## Passage shown
<<<<

# about Funakochi



## Manny (Sep 22, 2011)

Do you think the creation of Shotokan Karate and the sportization of karate was detrimental to the martial art? yes? no? and why?

Talking with a shito ryu friend of mine told me Shotokan is not karate, it's a good exercise and I asked him why? He told me Funakoshi and then his son and nakayama did softhen a little the okinawan karate to make it more apealing to the japan people this Karate evolved into a sport and step by step the martial art was dying and the sport karate blossom.

With WTF Takwondo hapened the same in one point and now as judo and shotokan karate, people are saying TKD is a  contact sport more than a martial art, so now the JKA and the WTF are alike in that respect.

I must say that giving so much effort trying to make the Shotokan and Taekwondo a sport for the mases the martial art iltself suffer a little however it was because Funakoshi's Shotokan, the JKS and the WTF TKD that these martial arts are around the world with hundred of thosuands of practiciones and these martial arts are practiced in more than 200 countries.

Manny


----------



## dancingalone (Sep 22, 2011)

I don't blame the spread of sport for the generally low level of karate in the US.  It's the nature of the beast when the bulk of karate practitioners are average people,mostly children, who practice the art for exercise and recreation.  Instruction is watered down to suit the audience and then the cycle repeats itself when products of these courses in turn become teachers.

Sport is not bad.  I have sparring in my karate class.  This itself is an influence from sport as traditional Okinawan karate did not have sparring within it until the likes of Mabuni Sensei popularized it.  Yet I believe sparring is an important drill to practice if we are to train seriously for self-defense.


----------



## Dirty Dog (Sep 22, 2011)

>>>>

## Supplied information
<<<<

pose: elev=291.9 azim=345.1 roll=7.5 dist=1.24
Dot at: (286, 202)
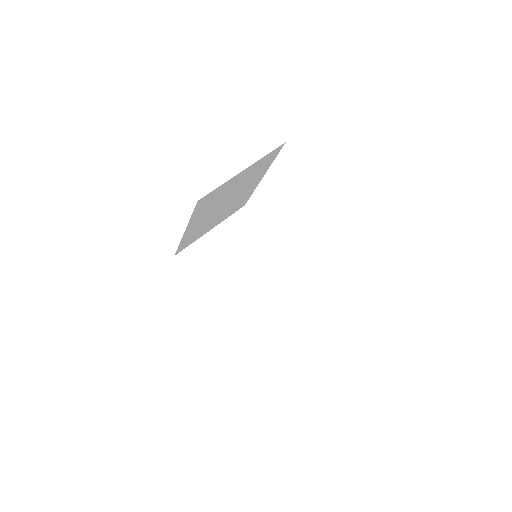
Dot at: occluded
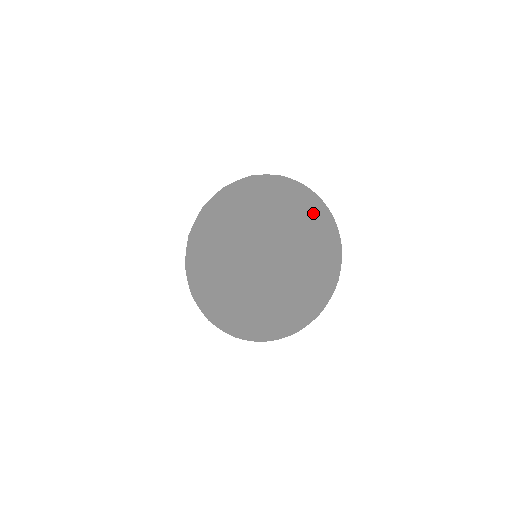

>>>>

## The request
Extend the forum thread on Funakoshi and the sportization of karate, starting from the point where it stops.

## Output of the task
I consider sparring to be a vital (and fun) part of training. How can you train for self defense if you only practice your techniques on the air, or on a bag?

Sport is not bad. I don't particularly care for the way the sport of Tae Kwon Do has evolved, simply because it requires you to ignore many useful self defense techniques. The solution to that, for me, has been to train in a dojang that doesn't spar with the WTF ruleset.

Unfortunately, the closer your sparring gets to real combat, then the more likely you are to experience injuries. That means we have to find a system of sparring that keeps us within (or not TOO far out of) our comfort zone for the risks involved. Obviously, that comfort zone is going to vary widely from person to person. For me, that means continuous sparring, moderate to heavy contact (although we do try not to hurt our friends), with striking, joint locks, throws... Our YMCA-based program doesn't have a floor suitable for throws, so it's not ideal. But it's pretty good, and we can hope to get something to cover the tile floors.

As Dancingalone points out, classes are structured to appeal to the 'average' student. It's either that, or charge exorbitant prices to make a living from much smaller classes.


----------



## RobinTKD (Sep 22, 2011)

Dirty Dog, i agree with what you say about having to find the right balance of contact in the Dojang, but in Kyokushin Karate, they practice full contact without any pads the only rules being no strikes to the face or joints, do you think that this is something possible to do in Taekwon-Do? Me and my instructor occasionally spar like this.


----------



## Bill Mattocks (Sep 22, 2011)

First of all, I do not practice Shotokan style karate (I practice Isshin-Ryu).  However, Shotokan karate is **definitely** karate.  I can't even begin to imagine what kind of ill-informed person would think otherwise.  I respectfully suggest that your friend needs to do some research and correct himself.

It has been noted that strictly speaking, Funakoshi Soke was not the 'first' Okinawan karate practitioner to take his teachings to mainland Japan; but he is remembered as the _"Father of Modern Karate"_ just the same, and I'm fine with that.

We do things a little differently than Shotokan karateka do; our stances are not as deep, we use meat instead of bone blocks, a few other things.  But there's a lot more in common than different to my way of thinking.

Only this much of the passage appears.